The solution is the soap stack.  Through careful engineering and soap size matching, the cheapskate constructs a multi-bar creation that maintains the bulk and heft necessary to proper soap usage.  It takes patience, and some dry aging, for the soap tails to become welded together into a functional unit, leaving you with a riotously multi-hued object.  But when it works, the result is an immensely satisfying accomplishment for the practitioner of household economy.

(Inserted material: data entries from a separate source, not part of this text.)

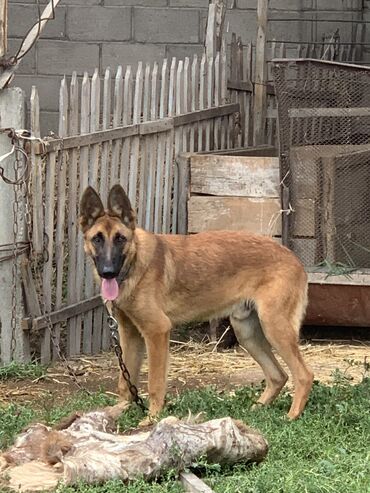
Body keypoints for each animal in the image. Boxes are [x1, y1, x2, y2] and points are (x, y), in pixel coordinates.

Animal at [79, 183, 314, 420]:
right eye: (97, 239)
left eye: (120, 239)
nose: (108, 272)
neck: (134, 263)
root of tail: (295, 259)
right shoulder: (130, 334)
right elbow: (125, 382)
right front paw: (118, 411)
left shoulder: (156, 331)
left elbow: (155, 382)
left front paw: (152, 417)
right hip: (247, 332)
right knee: (278, 375)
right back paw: (256, 409)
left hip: (274, 327)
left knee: (304, 375)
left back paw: (291, 416)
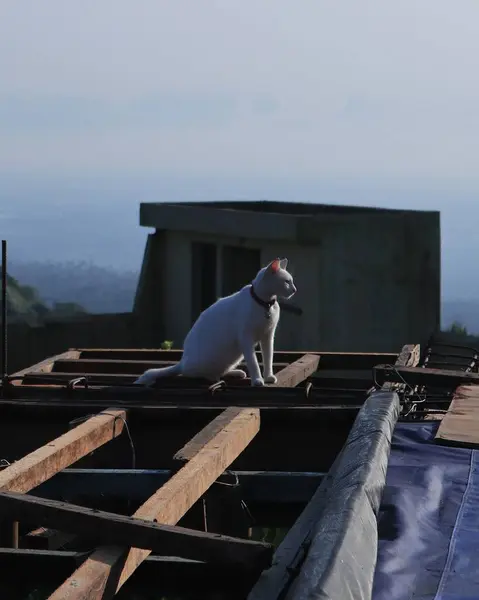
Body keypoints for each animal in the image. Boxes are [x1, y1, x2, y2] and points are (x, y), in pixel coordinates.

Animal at [135, 258, 298, 390]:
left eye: (291, 281)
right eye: (287, 281)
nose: (295, 290)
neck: (265, 304)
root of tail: (182, 361)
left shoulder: (268, 336)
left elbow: (268, 357)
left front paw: (268, 376)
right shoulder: (246, 338)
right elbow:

Of course, it drives Kish nuts when I do this.

Hotel Soap

At some point in the not-too-distant past — I’m not sure exactly when — every hotel in the United States decided that it needed to stock guest room bathrooms with soap that is an apparently random combination of fruit, plant, and flower fragrances.  In my latest hotel stay, the soap, as well as the shampoo, conditioner, and every other personal hygiene item, uses a lime/coconut/verbena combination.  At other hotels, I’ve used soap that featured fresh mint, basil, mandarin orange, lemon, mango, sandalwood, witchhazel, organic flax seed, and countless other scents.

Verbena

Verbena

Why must this be so?  Am I the only traveler who yearns for a bar of Ivory soap, or Dial, or even Irish Spring?  It cannot be that every hotel guest wants to emerge from his hotel room, fresh from a morning shower but smelling like a riotous collection of every item stocked on the shelves of the neighborhood greengrocer.   And who comes up with these curious combinations?  Do soap companies now employ rugged fragrance hunters who hack their way through the rain forest, looking for new plants with new odors?  Do they have labs where they test weird fragrance mixtures concocted by mad scientists?

What is verbena, anyway?  I checked, and it is a flower . . . and a pretty one, at that.  Doesn’t smell bad, either — it is just not what I necessarily want to smell like when I head off to a business meeting on the road.